Pode pegar!: o livre brincar como ato transgressor

“Pode pegar”, de Janaína Tokitaka, celebra o livre brincar com a história de dois coelhos que trocam vestimentas para viajar na imaginação


Uma brincadeira incomoda muita gente? No caso de Pode pegar!, de Janaína Tokitaka, isso pode, sim, ser verdade. Enviada neste mês pelo Clube de Leitores A Taba no para os leitores bebês, a obra, publicada pela editora Boitatá, traz a história de dois coelhos que brincam com vestimentas, trocando seus acessórios para realizar suas grandes aventuras.

Pular uma montanha, tornar-se um super-herói a voar e salvar pessoas, nada disso é impeditivo para os personagens. Ainda mais se depender de suas vestimentas, que eles trocam e destrocam entre si ao longo da narrativa. O livro só enfatiza como o ato de brincar é essencialmente transgressor, mesmo que não seja visto com escândalo pelas crianças. Afinal, elas estão acostumadas com o lúdico.

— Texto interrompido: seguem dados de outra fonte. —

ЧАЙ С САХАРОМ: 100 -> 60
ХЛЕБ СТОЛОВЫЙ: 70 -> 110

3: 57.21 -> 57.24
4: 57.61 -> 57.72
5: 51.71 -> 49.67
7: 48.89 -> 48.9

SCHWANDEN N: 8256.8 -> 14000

É no brincar que percebemos “como a criança interpreta e ressignifica o mundo ao redor dela”, lembra a escritora e ilustradora, que tem mais de 40 obras publicadas. “Acabamos observando construções sociais profundas, dentre elas questões de gênero, raciais ou de classe”.

Mas isso é leitura dos adultos, que enxergam a história como tratando de relações de gênero. Para as crianças, ao menos nestes últimos três anos desde que o livro foi publicado, a brincadeira é o que mais importa, tratada com a naturalidade de quem vive o universo do faz de conta no dia a dia. “A lógica narrativa usada foi a da brincadeira, uma lógica muito próxima à realidade delas e que conversa com o público de maneira horizontal e honesta”, explica.

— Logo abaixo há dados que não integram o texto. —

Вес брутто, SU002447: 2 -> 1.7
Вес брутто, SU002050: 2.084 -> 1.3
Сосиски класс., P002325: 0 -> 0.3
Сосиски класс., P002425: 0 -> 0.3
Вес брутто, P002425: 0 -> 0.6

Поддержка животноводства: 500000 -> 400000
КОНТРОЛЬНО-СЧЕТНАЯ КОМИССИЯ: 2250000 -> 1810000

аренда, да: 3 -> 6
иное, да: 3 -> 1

E a brincadeira é tão essencial em Pode pegar! que a ideia para a criação do livro surgiu enquanto Janaina Tokitaka observava duas crianças brincando com um pedaço de tule. Depois, ela visitou o Museu de Arte de São Paulo, o MASP, para aprofundar a sua pesquisa. Foi ali que escolheu a paleta de cores do livro, rica em tons de rosa e azul. Pegou elementos emprestados dos quadros que via: um sapatinho de um quadro do século XIX, uma gola do século XVIII… “A ideia era que eles parecessem ‘antigos’ ou pertencendo a outro tempo quando usando só códigos ‘femininos’ ou ‘masculinos’ e mais contemporâneos quando misturassem tudo.”

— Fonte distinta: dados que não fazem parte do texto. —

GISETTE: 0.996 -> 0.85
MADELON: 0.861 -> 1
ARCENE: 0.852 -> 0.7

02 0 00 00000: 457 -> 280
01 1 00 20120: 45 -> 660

Dessa pesquisa resulta um livro sobre liberdade e, sobretudo, sobre o livre brincar. Uma narrativa que apresenta às crianças desde cedo diferentes possíveis maneiras de existir no mundo. Em uma realidade cheia de “não pode”, Pode pegar! abre espaço para o sim, para o “você pode ser como quiser”, ou, no caso da brincadeira, você pode ser quem quiser e viver as aventuras que desejar viver. Um sapato ou um pedaço de tule não devem ser impeditivos para imaginação e a descoberta de possíveis realidades.